Single by the Who
- A-side: "Summertime Blues"
- Released: July 11, 1970
- Recorded: April 13, 1970
- Studio: IBC, London
- Genre: Hard rock
- Length: 3:31
- Label: Track (UK); Decca (US);
- Songwriter: John Entwistle
- Producer: The Who

= Heaven and Hell (The Who song) =

"Heaven and Hell" is a song by the English rock band the Who written by group bassist John Entwistle. The studio version (originally recorded for an April 1970 BBC session), which appeared on the B-side of the live "Summertime Blues" single, is currently available on the Thirty Years of Maximum R&B boxed set, Who's Missing, and Odds & Sods, although several live versions of the song exist on official releases. The song was one of many Entwistle B-side singles and one of his live staples.

==Lyrical meaning==
The song's lyrics talk of the places known as Heaven and Hell. The song describes Heaven as "a place where you go if you've done nothing wrong," and Hell as "a place where you go if you've been a bad boy."

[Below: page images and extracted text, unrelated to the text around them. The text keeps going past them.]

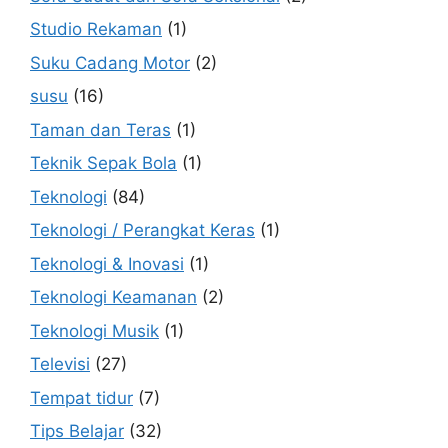
Studio Rekaman
(1)
Suku Cadang Motor
(2)
susu
(16)
Taman dan Teras
(1)
Teknik Sepak Bola
(1)
Teknologi
(84)
Teknologi / Perangkat Keras
(1)
Teknologi & Inovasi
(1)
Teknologi Keamanan
(2)
Teknologi Musik
(1)
Televisi
(27)
Tempat tidur
(7)
Tips Belajar
(32)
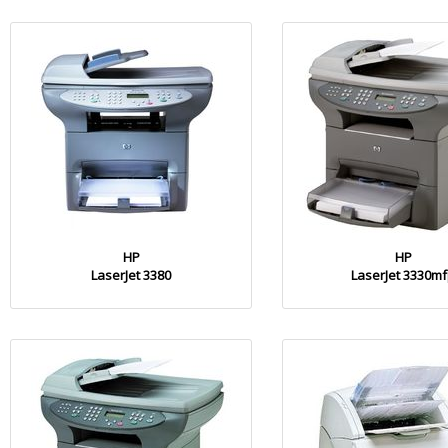
HP
HP
LaserJet 3380
LaserJet 3330m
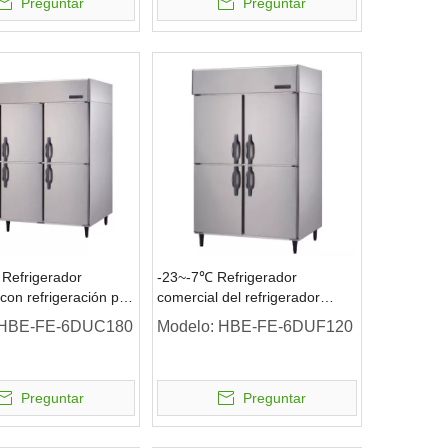
Preguntar
Preguntar
 Refrigerador
-23~-7℃ Refrigerador
con refrigeración por
comercial del refrigerador
gerador vertical de 6
vertical del alcance de las
HBE-FE-6DUC180
Modelo:
HBE-FE-6DUF120
lidas
puertas sólidas de la
refrigeración por aire 4
Preguntar
Preguntar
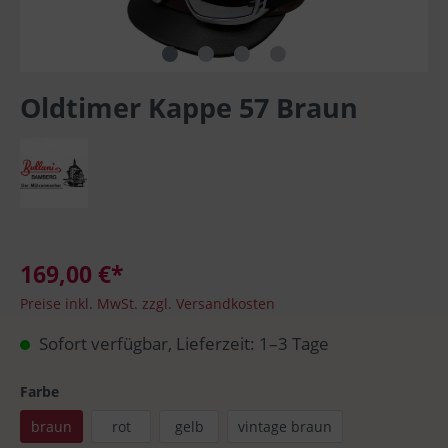
Oldtimer Kappe 57 Braun
169,00 €*
Preise inkl. MwSt. zzgl. Versandkosten
Sofort verfügbar, Lieferzeit: 1–3 Tage
Farbe
braun
rot
gelb
vintage braun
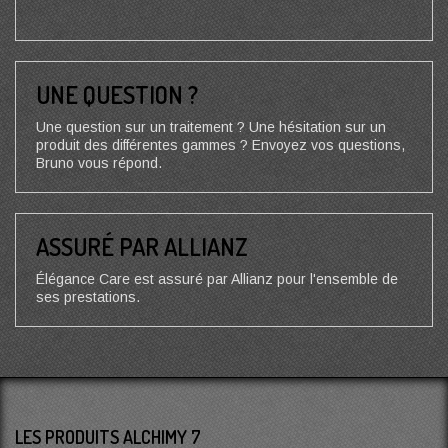
UNE QUESTION ?
Une question sur un traitement ? Une hésitation sur un
produit des différentes gammes ? Envoyez vos questions,
Bruno vous répond.
ASSURÉ PAR ALLIANZ
Élégance Care est assuré par Allianz pour l'ensemble de
ses prestations.
LES PRODUITS ALCHIMY 7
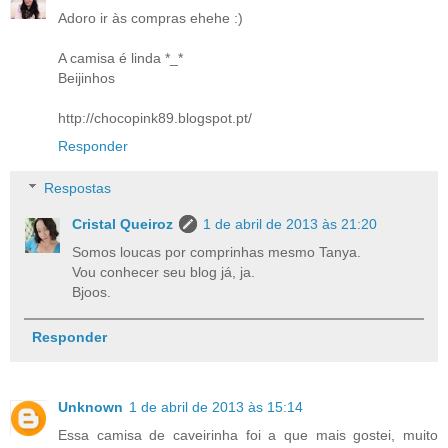
Adoro ir às compras ehehe :)
A camisa é linda *_*
Beijinhos
http://chocopink89.blogspot.pt/
Responder
Respostas
Cristal Queiroz
1 de abril de 2013 às 21:20
Somos loucas por comprinhas mesmo Tanya.
Vou conhecer seu blog já, ja.
Bjoos.
Responder
Unknown
1 de abril de 2013 às 15:14
Essa camisa de caveirinha foi a que mais gostei, muito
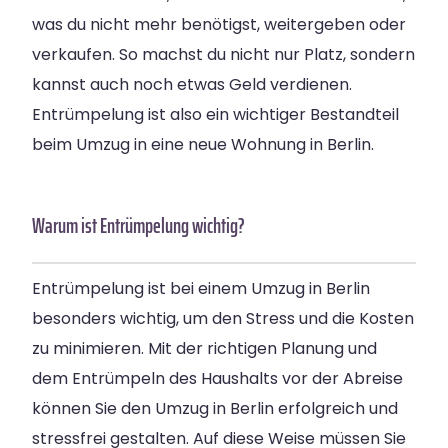
was du nicht mehr benötigst, weitergeben oder
verkaufen. So machst du nicht nur Platz, sondern
kannst auch noch etwas Geld verdienen.
Entrümpelung ist also ein wichtiger Bestandteil
beim Umzug in eine neue Wohnung in Berlin.
Warum ist Entrümpelung wichtig?
Entrümpelung ist bei einem Umzug in Berlin
besonders wichtig, um den Stress und die Kosten
zu minimieren. Mit der richtigen Planung und
dem Entrümpeln des Haushalts vor der Abreise
können Sie den Umzug in Berlin erfolgreich und
stressfrei gestalten. Auf diese Weise müssen Sie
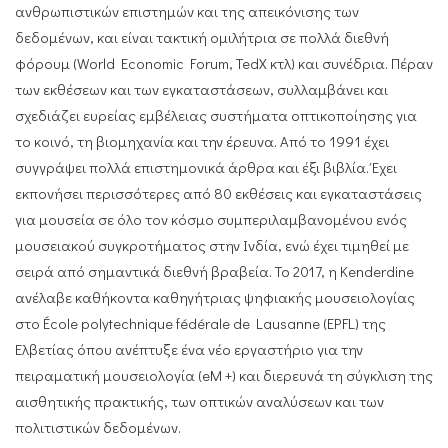
ανθρωπιστικών επιστημών και της απεικόνισης των
δεδομένων, και είναι τακτική ομιλήτρια σε πολλά διεθνή
φόρουμ (World Economic Forum, TedX κτλ) και συνέδρια. Πέραν
των εκθέσεων και των εγκαταστάσεων, συλλαμβάνει και
σχεδιάζει ευρείας εμβέλειας συστήματα οπτικοποίησης για
το κοινό, τη βιομηχανία και την έρευνα. Από το 1991 έχει
συγγράψει πολλά επιστημονικά άρθρα και έξι βιβλία. Έχει
εκπονήσει περισσότερες από 80 εκθέσεις και εγκαταστάσεις
για μουσεία σε όλο τον κόσμο συμπεριλαμβανομένου ενός
μουσειακού συγκροτήματος στην Ινδία, ενώ έχει τιμηθεί με
σειρά από σημαντικά διεθνή βραβεία. Το 2017, η Kenderdine
ανέλαβε καθήκοντα καθηγήτριας ψηφιακής μουσειολογίας
στο École polytechnique fédérale de Lausanne (EPFL) της
Ελβετίας όπου ανέπτυξε ένα νέο εργαστήριο για την
πειραματική μουσειολογία (eM +) και διερευνά τη σύγκλιση της
αισθητικής πρακτικής, των οπτικών αναλύσεων και των
πολιτιστικών δεδομένων.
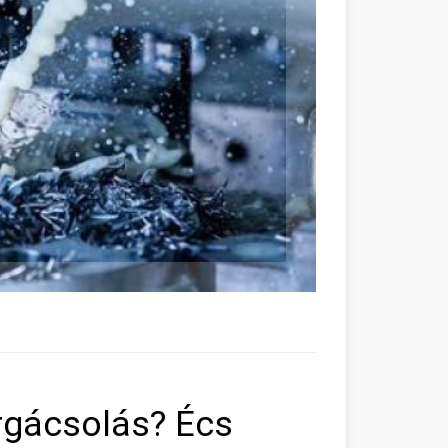
rgácsolás? Écs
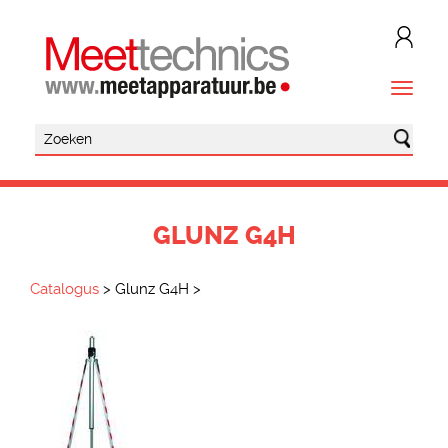
GLUNZ G4H
Catalogus
>
Glunz G4H
>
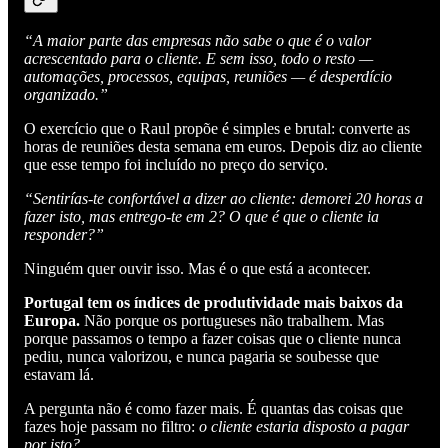
“A maior parte das empresas não sabe o que é o valor
acrescentado para o cliente. E sem isso, todo o resto —
automações, processos, equipas, reuniões — é desperdício
organizado.”
O exercício que o Raul propõe é simples e brutal: converte as
horas de reuniões desta semana em euros. Depois diz ao cliente
que esse tempo foi incluído no preço do serviço.
“Sentirías-te confortável a dizer ao cliente: demorei 20 horas a
fazer isto, mas entrego-te em 2? O que é que o cliente ia
responder?”
Ninguém quer ouvir isso. Mas é o que está a acontecer.
Portugal tem os índices de produtividade mais baixos da
Europa.
Não porque os portugueses não trabalhem. Mas
porque passamos o tempo a fazer coisas que o cliente nunca
pediu, nunca valorizou, e nunca pagaria se soubesse que
estavam lá.
A pergunta não é como fazer mais. É quantas das coisas que
fazes hoje passam no filtro:
o cliente estaria disposto a pagar
por isto?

John Entwistle stated his stance on Heaven and Hell in an interview:

The last lyric ballot of the song: 'Why can't we have eternal life, And never die, Never die?'

"I've always been obsessed with the idea of Heaven and Hell. Not obsessed that it's true, but just obsessed that it's sort of legend, there's such a person as the devil.

==Live history==
"Heaven and Hell" first appeared during the band's summer 1968 US tour in a version that could last 10-15 minutes in length and was used (in a tighter 5-minute performance) to start live shows during the Who's Tommy tours in 1969–70, including the shows recorded for Live at Leeds, Live at Hull, At Kilburn 1977 + Live at the Coliseum, and Live at the Isle of Wight Festival 1970, although the version at Leeds was not released until the album's remastering. The band opened their early morning set at Woodstock with the song.

After 1970, the song was replaced by another Entwistle composition, "My Wife", in the act. It was briefly brought back in October 1975 during the beginning of the UK leg of The Who by Numbers Tour, but after that was never performed live again by the Who, although Entwistle continued to perform it at his solo shows regularly.

==Entwistle solo versions==
The song was re-recorded by Entwistle for his solo album, Smash Your Head Against the Wall, a longer version featuring a horn section. This version was included on the Entwistle compilation album So Who's the Bass Player? The Ox Anthology.